Arno Stern (23 June 1924 – 30 June 2024) was a German-born French pedagogue and researcher.

== Life and career ==
Stern was born on 23 June 1924, in Kassel, Hesse, Germany. He attended a school there for three years before emigrating to France with his parents after Hitler came to power. After the outbreak of World War II, the family continued to flee to Switzerland. Together with around 300 other refugees, Stern spent his youth there in a makeshift factory building until the end of the war. During this internment period, the refugees were looked after by aid agencies that provided them with books, including about art history. He was a refugee for 12 years. Stern also used his limited free time to draw in these years. After years of internment and statelessness, Stern returned to France with his family after the war and became a French citizen.

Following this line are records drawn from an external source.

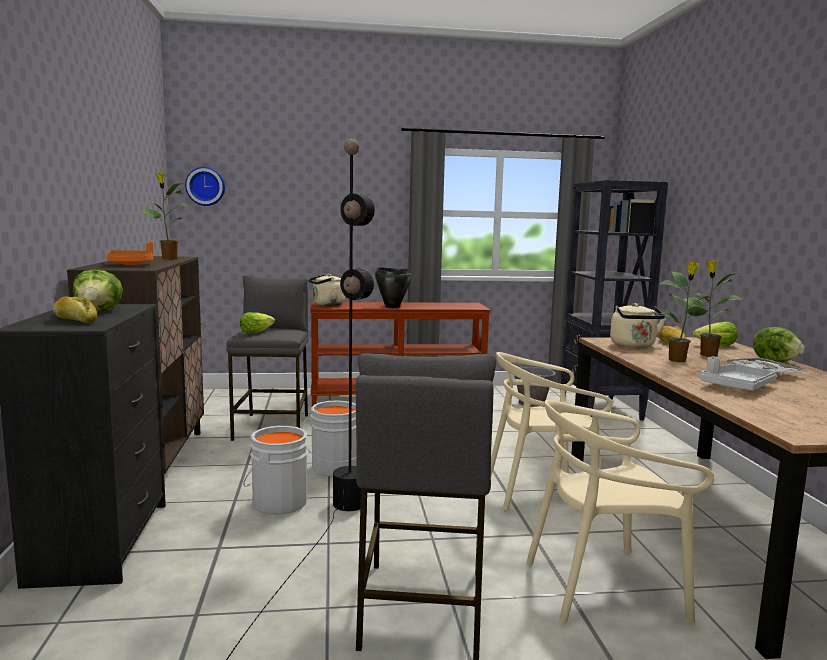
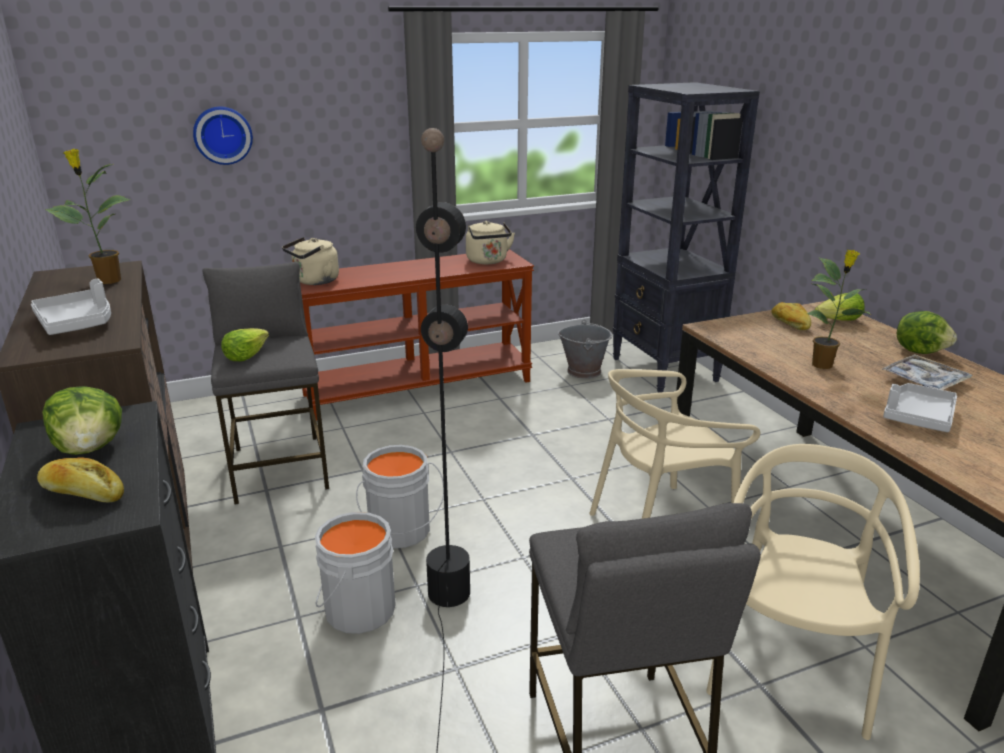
camera: 15 degrees left, 15 degrees up
orange tray [107,242,153,265] -> grey tray [31,278,111,335]
wall clock [185,167,225,206] -> wall clock moved to [193,107,253,165]
black cooking pot [375,267,412,308] -> none
beige chair [526,400,714,624] -> beige chair turned 135 degrees clockwise [706,444,920,740]
beige kettle [610,303,666,348] -> beige kettle moved to [466,221,515,264]
potted plant [683,260,742,357] -> none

He was married to Michéle Stern and the couple have two sons (Bertrand Stern (born 1948) and André Stern (born 1971)) and a daughter (Elénore Stern (born 1978 or 1979)). His first son, Bertrand, went to school but did not like it there, which is why his later born children were unschooled.

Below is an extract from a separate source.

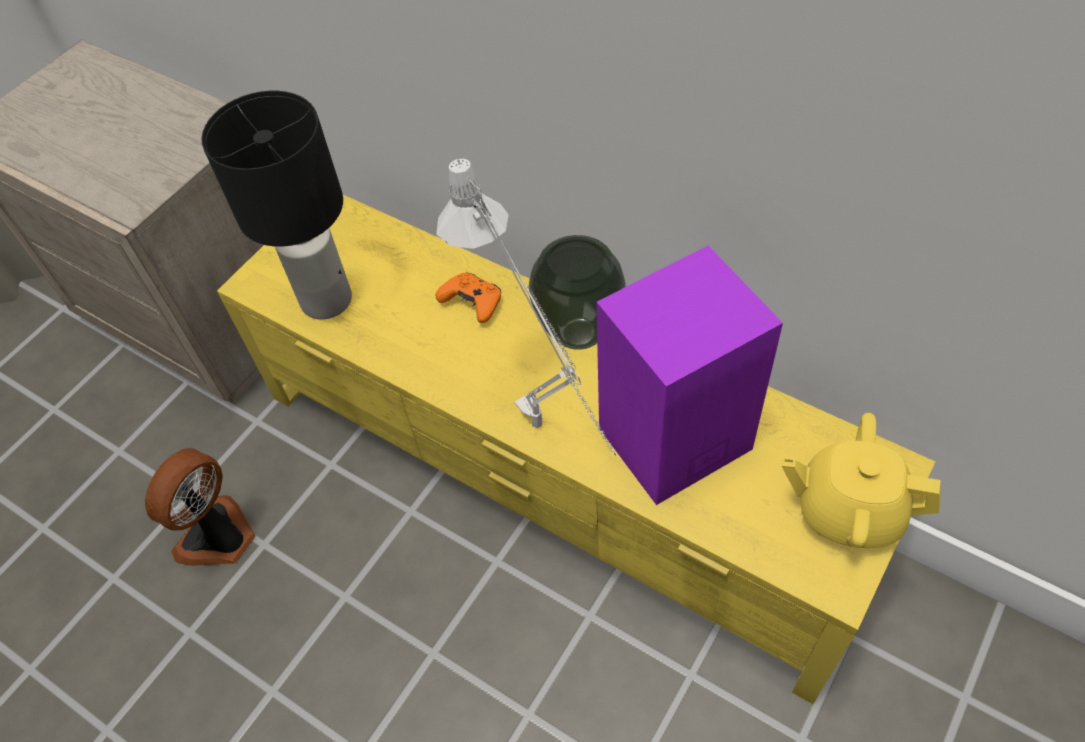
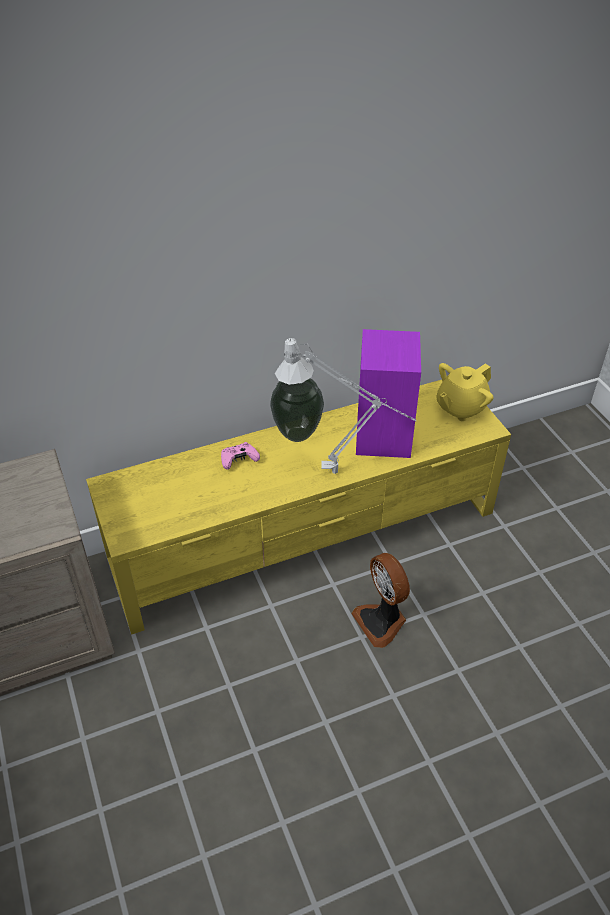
camera: 60 degrees left, 10 degrees down
fan [145,448,255,566] -> fan moved to [351,553,410,648]
black table lamp [201,91,352,319] -> none
orange game controller [435,273,501,323] -> pink game controller [221,442,260,470]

Over time, the media became aware of Stern's work. He was interviewed several times, reports were made and he wrote articles about his work.

UNESCO also became aware of Stern and delegated him as an expert to the first international congress on art education in Bristol. On 9 September 2019 Stern was honored by UNESCO and the Paris-Sorbonne University.

Stern turned 100 on 23 June 2024. He died a week later, on 30 June.

== Writings ==
- Der Malort. With Eléonore Stern (images). Daimon, Einsiedeln 1998, ISBN 3-85630-573-4.
- Die natürliche Spur. Wenn die Mal-Lust nicht zu Werken führt. Verlag Mit Kindern wachsen, Freiburg 2001; La traccia naturale: quando il piacere di dipingere non si trasforma in opera, Luni, Milano 1997, ISBN 88-7984-074-6 (in Italian).
- Das Malspiel und die natürliche Spur. Malort, Malspiel und die Formulation. Drachen Verlag, Klein Jasedow 2005, ISBN 3-927369-14-4: new edition 2012, ISBN 978-3-927369-14-6.
- Die Expression. Der Mensch zwischen Kommunikation und Ausdruck. Classen, Zürich 1994, ISBN 3-7172-0268-5; Klotz, Eschborn 2008, ISBN 978-3-88074-023-5.
- Stern, Arno (2011). "Mein Vater, mein Freund – das Geheimnis glücklicher Söhne"
- Kalmann, Herbert (2012). "Erinnerungen an Europa – 1933–1949"
- Wie man Kinderbilder nicht betrachten soll. Zabert-Sandmann, Munich 2012, ISBN 978-3-89883-328-8.
- Die Spur. Gewesenes Kindsein. Klotz, Magdeburg 2014, ISBN 978-3-88074-395-3.
- Das Malspiel und die Kunst des Dienens. Die Wiederentdeckung des Spontanen. Drachen, Klein Jasedow 2015, ISBN 978-3-927369-92-4.
- Das Malspiel und das Leben. Erinnerungen, Betrachtungen, Fragmente. Drachen, Klein Jasedow 2018, ISBN 978-3-947296-05-7.